I’m back to reading the diaries of Count Ciano. I’ve reached Nov 11 1941 and he is definitely disillusioned with Mussolini, though showing no signs of doing anything about it. This is such a fascinating journal, a long slow evolution of someone, almost an Everyman I think even though he was a fascist, who signs on with an idea and then lives in cognitive dissonance until everything blows.
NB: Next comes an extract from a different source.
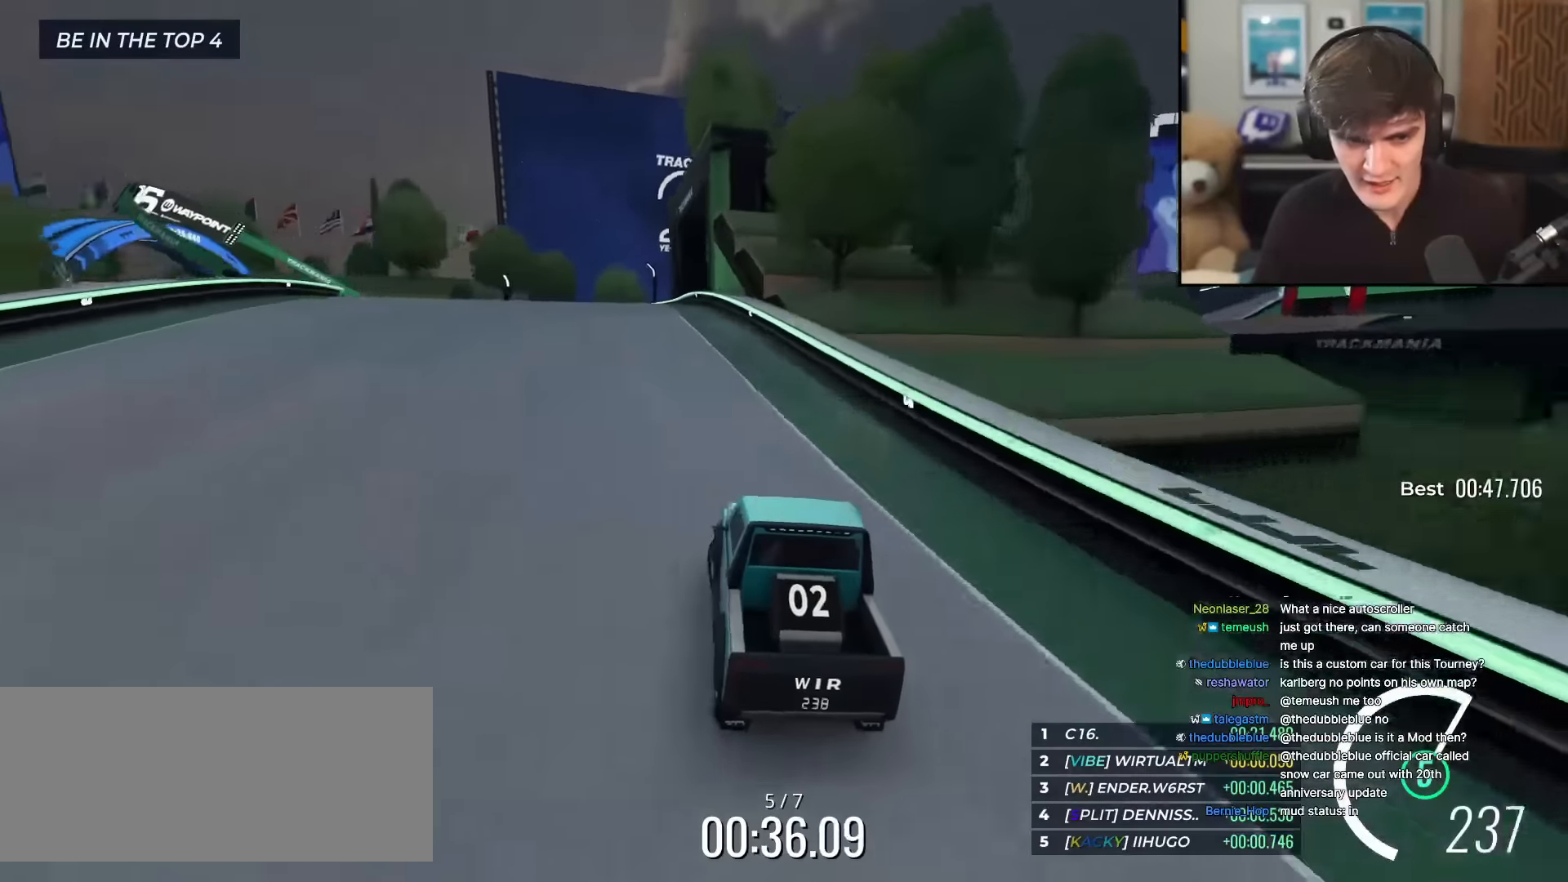
{"keys": ["up"], "events": [[17, "left", "up"], [84, "left", "down"], [184, "left", "up"], [234, "left", "down"], [468, "left", "up"]]}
I noticed an evolution in how he criticizes Mussolini. First, he is admiring, when Mussolini says or does something stupid–Ciano believes and admires the bluster. When things go wrong, as they always do in a way that can only be Italian (sorry, all you Italians, but modern Italian history can be awfully funny, as when the Italian air force attacked the Italian navy for 2 hours and sank a bunch of ships. As opposed to recent American history, which is depressing), he criticizes other people, generals, other politicians, etc. Then, you notice that Ciano seems to be recording the same blustery things said after the same stupid moves, with less expression of admiration. Then he goes through a long period of recording conversations with other people who are very critical. At first he criticizes the critics, then he records their remarks without comments. The criticisms recorded become more scathing. My favorite is this one: “Bottai is increasingly pessimistic. His judgment of the Chief is now violently bearish. He said ‘…I remember that [Balbo] called Mussolini a product of syphilis, and that I used to object to his words. I wonder now if this judgment on Mussolini wasn’t correct, or at least very close to the truth. The Duce has decayed intellectually and physically. He doesn’t attract me any more. He is not a man of action; he is presumptuous and ambitious, and expects only to be admired, flattered, and betrayed.'”
The little I’ve read about Ciano has been dismissive–he was an aristocratic playboy who married Mussolini’s daughter and became his right hand man, was loathed by many people. But he was the right man at the right time in terms of history. His diary, with its record of Mussolini’s thoughts and speeches, its evolving change of mind about Mussulini, is right there in the thick of things. Not in the thick of the real world–he is a bureaucrat and a politician, noting issues like mass starvation in terms of its impact on the government–but in the thick of the peculiar world peopled by politicians. Knowing what you know about what was happening as Ciano wrote, then reading what the polticians were saying, thinking, and doing, you are appalled. Because it is so typical. Because it happens over and over.
There is such an amazing disconnect between world events and the politician world (and language). After a major defeat of the Italian navy by the English, Ciano reports somberly that Mussolini is “depressed and irritable.” Mussolini’s responses to various defeats, along with the ominious indications that Germany plans to take Italy itself over in the long run, is to bluster “I never forget injuries. I am adding this to my list. In the end they will pay.”
Mussolini is so fascinating in that he was really all talk. He appealed to a certain kind of person because he talked about glory, manliness, power. But he did no real … managing. Throughout the book you see him creating for himself and others a world of words, that is all. Again, it is appalling, because this sort of thing still goes on.